- Saved entries:
━━━━━━━━

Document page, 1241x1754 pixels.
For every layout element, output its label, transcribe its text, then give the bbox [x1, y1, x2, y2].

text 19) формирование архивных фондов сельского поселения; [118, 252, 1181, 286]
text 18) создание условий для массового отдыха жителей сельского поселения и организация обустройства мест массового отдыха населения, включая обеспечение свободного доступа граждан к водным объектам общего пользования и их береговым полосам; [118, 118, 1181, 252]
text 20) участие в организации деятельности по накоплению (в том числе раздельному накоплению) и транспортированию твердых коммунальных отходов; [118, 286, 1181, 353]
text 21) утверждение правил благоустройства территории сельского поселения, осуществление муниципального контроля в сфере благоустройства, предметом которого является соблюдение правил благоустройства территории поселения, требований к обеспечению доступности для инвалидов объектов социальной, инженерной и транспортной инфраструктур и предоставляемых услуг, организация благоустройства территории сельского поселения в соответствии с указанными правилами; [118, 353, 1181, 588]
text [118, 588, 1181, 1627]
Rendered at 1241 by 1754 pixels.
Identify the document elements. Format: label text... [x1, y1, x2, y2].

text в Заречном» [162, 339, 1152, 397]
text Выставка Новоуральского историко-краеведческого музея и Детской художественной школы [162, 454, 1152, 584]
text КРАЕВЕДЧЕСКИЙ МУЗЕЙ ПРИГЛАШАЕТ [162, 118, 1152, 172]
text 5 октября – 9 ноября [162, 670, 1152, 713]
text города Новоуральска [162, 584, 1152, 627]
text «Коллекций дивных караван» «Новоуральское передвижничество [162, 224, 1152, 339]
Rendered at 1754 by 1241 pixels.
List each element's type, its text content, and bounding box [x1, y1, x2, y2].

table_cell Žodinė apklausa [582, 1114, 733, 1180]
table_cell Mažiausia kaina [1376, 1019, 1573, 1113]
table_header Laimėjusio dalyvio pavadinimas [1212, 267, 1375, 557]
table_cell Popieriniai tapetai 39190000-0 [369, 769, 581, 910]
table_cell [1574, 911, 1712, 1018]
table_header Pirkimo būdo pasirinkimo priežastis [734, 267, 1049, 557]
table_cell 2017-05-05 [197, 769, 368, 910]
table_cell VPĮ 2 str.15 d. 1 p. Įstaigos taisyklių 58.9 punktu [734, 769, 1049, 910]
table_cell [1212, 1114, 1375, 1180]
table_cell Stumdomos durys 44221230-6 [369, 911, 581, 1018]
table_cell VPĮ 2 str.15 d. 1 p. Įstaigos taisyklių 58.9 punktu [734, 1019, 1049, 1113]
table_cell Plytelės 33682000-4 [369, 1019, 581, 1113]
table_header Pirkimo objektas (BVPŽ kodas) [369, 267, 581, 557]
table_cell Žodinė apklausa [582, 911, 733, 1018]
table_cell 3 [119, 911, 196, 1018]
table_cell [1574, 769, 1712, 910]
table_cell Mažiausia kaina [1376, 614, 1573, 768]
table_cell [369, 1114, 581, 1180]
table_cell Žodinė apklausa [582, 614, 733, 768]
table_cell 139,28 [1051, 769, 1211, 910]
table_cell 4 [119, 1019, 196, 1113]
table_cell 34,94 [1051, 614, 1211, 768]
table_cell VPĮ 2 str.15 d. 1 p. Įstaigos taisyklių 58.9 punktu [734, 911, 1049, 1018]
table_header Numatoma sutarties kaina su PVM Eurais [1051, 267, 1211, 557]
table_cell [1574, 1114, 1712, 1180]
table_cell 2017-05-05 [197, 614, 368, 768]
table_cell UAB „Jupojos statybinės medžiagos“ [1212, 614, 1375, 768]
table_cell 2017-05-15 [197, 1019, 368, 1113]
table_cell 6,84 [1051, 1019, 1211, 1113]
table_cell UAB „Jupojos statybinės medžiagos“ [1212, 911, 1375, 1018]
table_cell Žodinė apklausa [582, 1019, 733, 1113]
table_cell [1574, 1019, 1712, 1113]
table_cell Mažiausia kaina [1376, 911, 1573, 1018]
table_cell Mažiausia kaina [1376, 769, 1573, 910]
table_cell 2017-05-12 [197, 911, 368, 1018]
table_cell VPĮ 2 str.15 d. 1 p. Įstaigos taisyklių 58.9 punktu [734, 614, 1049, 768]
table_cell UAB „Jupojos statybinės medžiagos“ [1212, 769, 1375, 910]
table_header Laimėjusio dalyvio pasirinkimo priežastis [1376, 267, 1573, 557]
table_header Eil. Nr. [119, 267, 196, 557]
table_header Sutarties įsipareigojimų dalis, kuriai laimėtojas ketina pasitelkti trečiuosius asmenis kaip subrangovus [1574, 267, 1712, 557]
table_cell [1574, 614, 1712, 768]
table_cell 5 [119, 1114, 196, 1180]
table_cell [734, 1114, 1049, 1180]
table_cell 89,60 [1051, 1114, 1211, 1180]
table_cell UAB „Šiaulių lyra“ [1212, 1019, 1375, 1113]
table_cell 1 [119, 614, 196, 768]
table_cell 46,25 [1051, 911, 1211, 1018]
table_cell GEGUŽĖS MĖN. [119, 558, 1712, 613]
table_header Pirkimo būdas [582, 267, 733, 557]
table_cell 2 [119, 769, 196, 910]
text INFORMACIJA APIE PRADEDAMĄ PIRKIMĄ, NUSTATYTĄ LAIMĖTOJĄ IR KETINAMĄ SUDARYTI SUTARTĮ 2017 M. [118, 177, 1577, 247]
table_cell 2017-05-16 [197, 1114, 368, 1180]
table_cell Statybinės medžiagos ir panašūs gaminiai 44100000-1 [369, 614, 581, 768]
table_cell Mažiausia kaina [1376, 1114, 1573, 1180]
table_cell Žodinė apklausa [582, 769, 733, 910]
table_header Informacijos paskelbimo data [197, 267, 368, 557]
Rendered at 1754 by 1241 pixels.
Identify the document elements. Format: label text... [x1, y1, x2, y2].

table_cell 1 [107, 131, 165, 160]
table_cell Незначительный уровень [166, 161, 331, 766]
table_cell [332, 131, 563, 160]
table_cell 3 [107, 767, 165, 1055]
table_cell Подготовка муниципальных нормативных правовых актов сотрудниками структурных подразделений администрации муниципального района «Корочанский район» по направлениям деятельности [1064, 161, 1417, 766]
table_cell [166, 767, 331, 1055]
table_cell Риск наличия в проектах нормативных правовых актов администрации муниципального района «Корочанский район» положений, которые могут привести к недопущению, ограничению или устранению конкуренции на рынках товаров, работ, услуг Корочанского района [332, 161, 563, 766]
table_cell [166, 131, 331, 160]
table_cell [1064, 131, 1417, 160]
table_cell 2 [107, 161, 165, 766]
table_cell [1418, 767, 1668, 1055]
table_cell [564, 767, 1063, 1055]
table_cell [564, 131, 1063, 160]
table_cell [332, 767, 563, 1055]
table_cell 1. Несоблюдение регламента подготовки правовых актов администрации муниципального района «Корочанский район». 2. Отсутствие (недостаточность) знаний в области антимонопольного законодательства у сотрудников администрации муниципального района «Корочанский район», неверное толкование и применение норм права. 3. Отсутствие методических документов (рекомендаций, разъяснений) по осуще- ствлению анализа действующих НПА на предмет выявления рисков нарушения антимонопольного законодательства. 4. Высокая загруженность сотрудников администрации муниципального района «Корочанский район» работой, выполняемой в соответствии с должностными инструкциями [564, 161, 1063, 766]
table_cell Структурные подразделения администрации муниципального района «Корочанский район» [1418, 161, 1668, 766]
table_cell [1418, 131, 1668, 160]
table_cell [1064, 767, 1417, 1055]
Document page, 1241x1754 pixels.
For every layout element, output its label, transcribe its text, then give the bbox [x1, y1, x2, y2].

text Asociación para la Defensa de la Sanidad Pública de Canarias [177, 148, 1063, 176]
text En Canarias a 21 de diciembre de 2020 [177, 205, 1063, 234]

━━━━━━━━

Please copy every line in the entries where "taisyklių" appears.

table_cell VPĮ 2 str.15 d. 1 p. Įstaigos taisyklių 58.9 punktu [734, 769, 1049, 910]
table_cell VPĮ 2 str.15 d. 1 p. Įstaigos taisyklių 58.9 punktu [734, 1019, 1049, 1113]
table_cell VPĮ 2 str.15 d. 1 p. Įstaigos taisyklių 58.9 punktu [734, 911, 1049, 1018]
table_cell VPĮ 2 str.15 d. 1 p. Įstaigos taisyklių 58.9 punktu [734, 614, 1049, 768]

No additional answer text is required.